I occasionally post cheques to my bank in England. There is always an interminable (OK, it does terminate eventually) delay before the cheque is credited, which always makes me think it's got lost in the post. I rang to clear up the mystery. Forbidden to speak to someone in my branch, of course, but the call-centre lady did explain that when they get mail at the branch, THEY DON'T OPEN IT, but wait until they have a worth-bothering-with pile and then send that off to their mailing centre, which leaves it festering, presumably, until they can be bothered to deal with it and then, in the case of cheques, presumably send it back to the branch anyway. This doesn't seem like progress. Beware anyone posting cheques to British banks.

Anonymous said...

As you say, Bellulah, in this high-tech 21st century, why in God's name do they still send paper cheques in the post instead of just clicking a few icons? Do they still use quill pens as well?

As Tim says, ask for the missing interest on your gridlocked cheque.

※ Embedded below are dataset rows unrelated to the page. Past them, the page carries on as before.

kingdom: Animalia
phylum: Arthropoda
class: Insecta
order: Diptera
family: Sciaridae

Personally, having seen too much of this bureaucratic, paper-shuffling bollocks, I would have to be dragged screaming to a different bank. When it's finally in its new nest, keep it there and resist all rival blandishments!

Gonçalo Veiga said...

WOW! That really looks as if taken from Kafka's The Process! What the hell?! I've done that twice (changing my money from one bank to another in search of better interest) and I they were pretty fast, after all the trivia question! If it was here in Portugal, you could always ask for the complaints book! IT always works here like magic!

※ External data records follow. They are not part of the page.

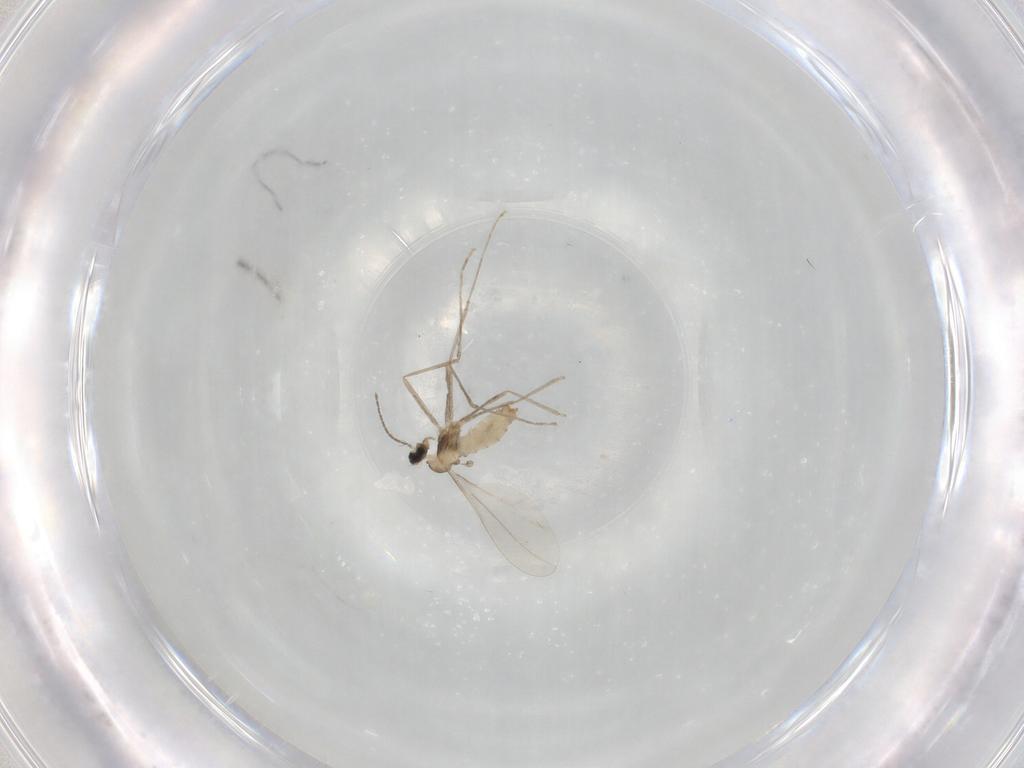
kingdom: Animalia
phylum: Arthropoda
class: Insecta
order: Diptera
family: Cecidomyiidae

I hope you managed! :) Good luck!

bye bye bellulah said...

Tim, for the fun of it I'm going to do exactly that - once the account is up and running and I've withdrawn the cash and put it under my mattress.

bib, I don't understand why they don't use the money they spend on manning complaints departments on extra processing staff to make things run more smoothly.

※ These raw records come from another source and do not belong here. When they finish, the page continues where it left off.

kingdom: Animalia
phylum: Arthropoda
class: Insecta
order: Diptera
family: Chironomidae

Nick, I wonder if management and staff had to sign 5 or 10 year contracts like professional footballers or going into the Army, and got paid minimum wage that was boosted according to customer satisfaction ratings would things run more smoothly?

Goncalo, thanks. For one horrible moment it did cross my mind, 'what would I do if it was genuinely lost rather than delayed in transit'. The branch made a complaint on my behalf, I made one, the supervisor I finally spoke to made one, the Regional Manager for the North of Scotland made one. It was promised that it would all be resolved by 4.45pm yesterday. Was it? Of course not.

Anonymous said...

A complaints book at the bank - what a great idea. Except that British banks would probably charge you for making an entry - at least £250.